• _Data_:

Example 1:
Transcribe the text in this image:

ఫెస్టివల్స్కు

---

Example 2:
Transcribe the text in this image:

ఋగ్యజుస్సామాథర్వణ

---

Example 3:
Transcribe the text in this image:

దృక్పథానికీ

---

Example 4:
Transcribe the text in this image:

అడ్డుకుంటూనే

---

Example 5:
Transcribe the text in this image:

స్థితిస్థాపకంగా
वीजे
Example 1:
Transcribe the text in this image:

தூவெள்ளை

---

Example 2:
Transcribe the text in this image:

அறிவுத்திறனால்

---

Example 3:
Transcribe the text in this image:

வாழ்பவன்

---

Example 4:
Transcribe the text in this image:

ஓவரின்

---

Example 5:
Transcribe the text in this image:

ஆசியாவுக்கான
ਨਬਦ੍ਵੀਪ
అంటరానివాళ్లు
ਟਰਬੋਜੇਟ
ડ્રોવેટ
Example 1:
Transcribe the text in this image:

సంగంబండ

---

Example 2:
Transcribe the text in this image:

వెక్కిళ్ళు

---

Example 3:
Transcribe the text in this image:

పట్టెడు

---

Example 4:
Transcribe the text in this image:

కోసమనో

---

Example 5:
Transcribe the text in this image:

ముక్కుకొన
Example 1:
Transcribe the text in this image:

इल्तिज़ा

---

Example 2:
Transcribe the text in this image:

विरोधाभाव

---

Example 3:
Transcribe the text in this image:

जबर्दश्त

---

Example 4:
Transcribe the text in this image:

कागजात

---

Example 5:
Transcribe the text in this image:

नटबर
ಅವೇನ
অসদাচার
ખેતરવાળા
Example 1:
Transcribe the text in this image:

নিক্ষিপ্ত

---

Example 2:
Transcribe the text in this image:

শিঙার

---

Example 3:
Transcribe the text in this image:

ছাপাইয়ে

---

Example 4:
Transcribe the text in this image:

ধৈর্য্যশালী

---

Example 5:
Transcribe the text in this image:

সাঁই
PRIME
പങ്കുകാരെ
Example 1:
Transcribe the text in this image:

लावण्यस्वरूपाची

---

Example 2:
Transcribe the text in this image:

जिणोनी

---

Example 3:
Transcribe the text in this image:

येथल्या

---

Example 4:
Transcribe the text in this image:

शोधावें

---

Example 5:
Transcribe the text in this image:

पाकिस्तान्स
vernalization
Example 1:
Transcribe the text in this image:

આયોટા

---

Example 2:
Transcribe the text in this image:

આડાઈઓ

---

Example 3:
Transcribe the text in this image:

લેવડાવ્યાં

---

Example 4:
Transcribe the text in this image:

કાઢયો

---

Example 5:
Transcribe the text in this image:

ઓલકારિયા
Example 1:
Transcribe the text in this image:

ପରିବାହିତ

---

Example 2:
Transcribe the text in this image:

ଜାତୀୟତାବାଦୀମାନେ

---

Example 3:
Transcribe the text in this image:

• _Task to complete_:
Give the listing again in full, and make every line match exactly.

• _Written solution_:
Example 1:
Transcribe the text in this image:

ఫెస్టివల్స్కు

---

Example 2:
Transcribe the text in this image:

ఋగ్యజుస్సామాథర్వణ

---

Example 3:
Transcribe the text in this image:

దృక్పథానికీ

---

Example 4:
Transcribe the text in this image:

అడ్డుకుంటూనే

---

Example 5:
Transcribe the text in this image:

స్థితిస్థాపకంగా
वीजे
Example 1:
Transcribe the text in this image:

தூவெள்ளை

---

Example 2:
Transcribe the text in this image:

அறிவுத்திறனால்

---

Example 3:
Transcribe the text in this image:

வாழ்பவன்

---

Example 4:
Transcribe the text in this image:

ஓவரின்

---

Example 5:
Transcribe the text in this image:

ஆசியாவுக்கான
ਨਬਦ੍ਵੀਪ
అంటరానివాళ్లు
ਟਰਬੋਜੇਟ
ડ્રોવેટ
Example 1:
Transcribe the text in this image:

సంగంబండ

---

Example 2:
Transcribe the text in this image:

వెక్కిళ్ళు

---

Example 3:
Transcribe the text in this image:

పట్టెడు

---

Example 4:
Transcribe the text in this image:

కోసమనో

---

Example 5:
Transcribe the text in this image:

ముక్కుకొన
Example 1:
Transcribe the text in this image:

इल्तिज़ा

---

Example 2:
Transcribe the text in this image:

विरोधाभाव

---

Example 3:
Transcribe the text in this image:

जबर्दश्त

---

Example 4:
Transcribe the text in this image:

कागजात

---

Example 5:
Transcribe the text in this image:

नटबर
ಅವೇನ
অসদাচার
ખેતરવાળા
Example 1:
Transcribe the text in this image:

নিক্ষিপ্ত

---

Example 2:
Transcribe the text in this image:

শিঙার

---

Example 3:
Transcribe the text in this image:

ছাপাইয়ে

---

Example 4:
Transcribe the text in this image:

ধৈর্য্যশালী

---

Example 5:
Transcribe the text in this image:

সাঁই
PRIME
പങ്കുകാരെ
Example 1:
Transcribe the text in this image:

लावण्यस्वरूपाची

---

Example 2:
Transcribe the text in this image:

जिणोनी

---

Example 3:
Transcribe the text in this image:

येथल्या

---

Example 4:
Transcribe the text in this image:

शोधावें

---

Example 5:
Transcribe the text in this image:

पाकिस्तान्स
vernalization
Example 1:
Transcribe the text in this image:

આયોટા

---

Example 2:
Transcribe the text in this image:

આડાઈઓ

---

Example 3:
Transcribe the text in this image:

લેવડાવ્યાં

---

Example 4:
Transcribe the text in this image:

કાઢયો

---

Example 5:
Transcribe the text in this image:

ઓલકારિયા
Example 1:
Transcribe the text in this image:

ପରିବାହିତ

---

Example 2:
Transcribe the text in this image:

ଜାତୀୟତାବାଦୀମାନେ

---

Example 3:
Transcribe the text in this image:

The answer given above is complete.